Aim
Copy out every item below, putting "processed" in place of each "developed" and leaving all else untouched.
##########
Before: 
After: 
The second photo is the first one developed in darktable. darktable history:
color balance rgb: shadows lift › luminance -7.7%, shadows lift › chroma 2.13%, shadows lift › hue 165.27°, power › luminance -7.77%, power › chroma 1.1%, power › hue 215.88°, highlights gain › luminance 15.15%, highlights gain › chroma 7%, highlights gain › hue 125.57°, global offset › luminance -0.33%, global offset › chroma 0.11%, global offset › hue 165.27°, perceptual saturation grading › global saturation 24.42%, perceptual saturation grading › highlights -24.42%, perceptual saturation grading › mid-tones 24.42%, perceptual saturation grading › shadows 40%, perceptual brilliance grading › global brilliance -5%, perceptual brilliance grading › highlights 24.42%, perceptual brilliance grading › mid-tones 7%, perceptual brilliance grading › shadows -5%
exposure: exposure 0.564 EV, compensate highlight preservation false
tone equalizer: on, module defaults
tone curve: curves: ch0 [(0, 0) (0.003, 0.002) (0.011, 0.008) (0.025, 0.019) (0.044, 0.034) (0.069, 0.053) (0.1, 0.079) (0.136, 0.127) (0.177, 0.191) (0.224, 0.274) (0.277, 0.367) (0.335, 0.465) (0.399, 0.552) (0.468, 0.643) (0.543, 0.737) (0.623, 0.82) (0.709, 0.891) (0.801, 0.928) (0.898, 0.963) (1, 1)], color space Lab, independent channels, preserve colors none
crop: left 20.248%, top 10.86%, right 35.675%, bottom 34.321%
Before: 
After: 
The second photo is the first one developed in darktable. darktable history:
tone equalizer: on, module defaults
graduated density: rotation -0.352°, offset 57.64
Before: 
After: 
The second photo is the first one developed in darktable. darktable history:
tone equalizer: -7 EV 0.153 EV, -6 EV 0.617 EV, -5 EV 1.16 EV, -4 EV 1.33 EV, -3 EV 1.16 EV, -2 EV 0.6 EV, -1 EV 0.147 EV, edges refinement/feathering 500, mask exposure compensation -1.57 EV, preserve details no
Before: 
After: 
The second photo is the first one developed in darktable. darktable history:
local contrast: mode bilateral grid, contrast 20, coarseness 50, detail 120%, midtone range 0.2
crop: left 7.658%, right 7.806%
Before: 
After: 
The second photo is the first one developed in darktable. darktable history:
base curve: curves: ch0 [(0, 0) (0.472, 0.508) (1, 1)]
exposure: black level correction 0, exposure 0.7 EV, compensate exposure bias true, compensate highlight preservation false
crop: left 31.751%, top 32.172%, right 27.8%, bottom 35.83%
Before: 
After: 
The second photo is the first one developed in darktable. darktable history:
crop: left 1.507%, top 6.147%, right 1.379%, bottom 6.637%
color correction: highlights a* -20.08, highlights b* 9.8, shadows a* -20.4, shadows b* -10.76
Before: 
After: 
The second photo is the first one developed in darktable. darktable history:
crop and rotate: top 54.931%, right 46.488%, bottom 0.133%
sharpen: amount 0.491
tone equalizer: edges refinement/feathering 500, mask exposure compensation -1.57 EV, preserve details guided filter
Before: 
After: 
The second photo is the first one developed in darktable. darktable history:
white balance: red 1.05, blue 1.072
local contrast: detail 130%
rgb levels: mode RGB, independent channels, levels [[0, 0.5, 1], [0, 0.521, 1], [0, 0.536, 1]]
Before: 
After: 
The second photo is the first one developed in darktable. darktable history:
##########
Written answer
Before: 
After: 
The second photo is the first one processed in darktable. darktable history:
color balance rgb: shadows lift › luminance -7.7%, shadows lift › chroma 2.13%, shadows lift › hue 165.27°, power › luminance -7.77%, power › chroma 1.1%, power › hue 215.88°, highlights gain › luminance 15.15%, highlights gain › chroma 7%, highlights gain › hue 125.57°, global offset › luminance -0.33%, global offset › chroma 0.11%, global offset › hue 165.27°, perceptual saturation grading › global saturation 24.42%, perceptual saturation grading › highlights -24.42%, perceptual saturation grading › mid-tones 24.42%, perceptual saturation grading › shadows 40%, perceptual brilliance grading › global brilliance -5%, perceptual brilliance grading › highlights 24.42%, perceptual brilliance grading › mid-tones 7%, perceptual brilliance grading › shadows -5%
exposure: exposure 0.564 EV, compensate highlight preservation false
tone equalizer: on, module defaults
tone curve: curves: ch0 [(0, 0) (0.003, 0.002) (0.011, 0.008) (0.025, 0.019) (0.044, 0.034) (0.069, 0.053) (0.1, 0.079) (0.136, 0.127) (0.177, 0.191) (0.224, 0.274) (0.277, 0.367) (0.335, 0.465) (0.399, 0.552) (0.468, 0.643) (0.543, 0.737) (0.623, 0.82) (0.709, 0.891) (0.801, 0.928) (0.898, 0.963) (1, 1)], color space Lab, independent channels, preserve colors none
crop: left 20.248%, top 10.86%, right 35.675%, bottom 34.321%
Before: 
After: 
The second photo is the first one processed in darktable. darktable history:
tone equalizer: on, module defaults
graduated density: rotation -0.352°, offset 57.64
Before: 
After: 
The second photo is the first one processed in darktable. darktable history:
tone equalizer: -7 EV 0.153 EV, -6 EV 0.617 EV, -5 EV 1.16 EV, -4 EV 1.33 EV, -3 EV 1.16 EV, -2 EV 0.6 EV, -1 EV 0.147 EV, edges refinement/feathering 500, mask exposure compensation -1.57 EV, preserve details no
Before: 
After: 
The second photo is the first one processed in darktable. darktable history:
local contrast: mode bilateral grid, contrast 20, coarseness 50, detail 120%, midtone range 0.2
crop: left 7.658%, right 7.806%
Before: 
After: 
The second photo is the first one processed in darktable. darktable history:
base curve: curves: ch0 [(0, 0) (0.472, 0.508) (1, 1)]
exposure: black level correction 0, exposure 0.7 EV, compensate exposure bias true, compensate highlight preservation false
crop: left 31.751%, top 32.172%, right 27.8%, bottom 35.83%
Before: 
After: 
The second photo is the first one processed in darktable. darktable history:
crop: left 1.507%, top 6.147%, right 1.379%, bottom 6.637%
color correction: highlights a* -20.08, highlights b* 9.8, shadows a* -20.4, shadows b* -10.76
Before: 
After: 
The second photo is the first one processed in darktable. darktable history:
crop and rotate: top 54.931%, right 46.488%, bottom 0.133%
sharpen: amount 0.491
tone equalizer: edges refinement/feathering 500, mask exposure compensation -1.57 EV, preserve details guided filter
Before: 
After: 
The second photo is the first one processed in darktable. darktable history:
white balance: red 1.05, blue 1.072
local contrast: detail 130%
rgb levels: mode RGB, independent channels, levels [[0, 0.5, 1], [0, 0.521, 1], [0, 0.536, 1]]
Before: 
After: 
The second photo is the first one processed in darktable. darktable history:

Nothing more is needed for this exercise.